The laws, which will go into place on April 3, come as a part of a protracted process to implement Sharia law in the country. This process started back in 2014, with plans for three phases spread out over two years. The international community condemned the first set of guidelines harshly, which likely caused a delay of the follow-up stages. Among other things, that set of laws criminalized pregnancy outside of marriage or failure to pray on Fridays. April's implementation would be the second phase.
"We are facing a dangerous crisis as Brunei is close to implementing laws that impose state-sponsored torture and murder of LGBTQ people," the Human Rights Campaign Global Director, Ty Cobb, wrote to Out in a statement. "It's absolutely crucial that the international community speak out now and demand that the Sultan of Brunei stop these barbaric changes that threathen the lives of Brunei citizens. The Trump-Pence Administration must also immediately make clear that these outrageous human rights abuses will not be tolerated."

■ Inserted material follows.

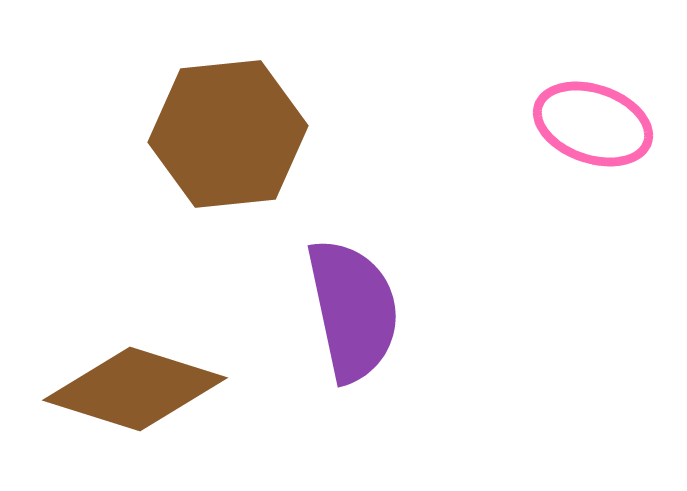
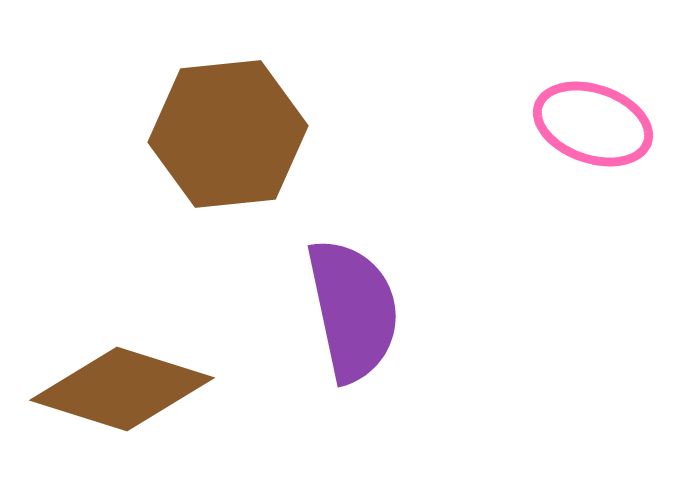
brown diamond: moved 13 px left
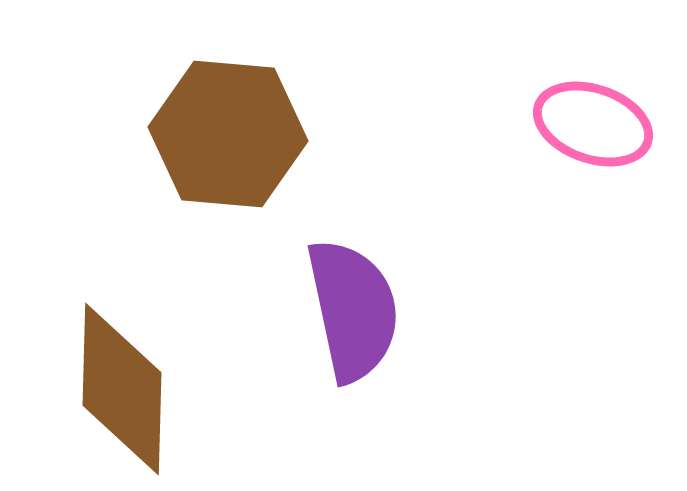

The new Penal Code, which which lawmakers have been discreetly working on for months now, is only briefly mentioned in a small notice on Brunei's Attorney General's website back in December, would label all sexual intercourse between individuals of the same-sex as illegal, which is punishable by being stoned to death. According to Gay Star News, to be convicted, individuals would have to confess or be seen committing the acts by four witnesses.
The Brunei Project, an independent human rights initiative who first made the news of this second phase public, tells Out that since information began to circulate, the Brunei government has not denied it. Local media has also not covered the new legislation.
Brunei had already had laws that criminalized homosexual acts, as did many countries who had been under British colonial rule. These new guidelines would drastically change the sentencing, which previously was punishable by up to 10 years imprisonment.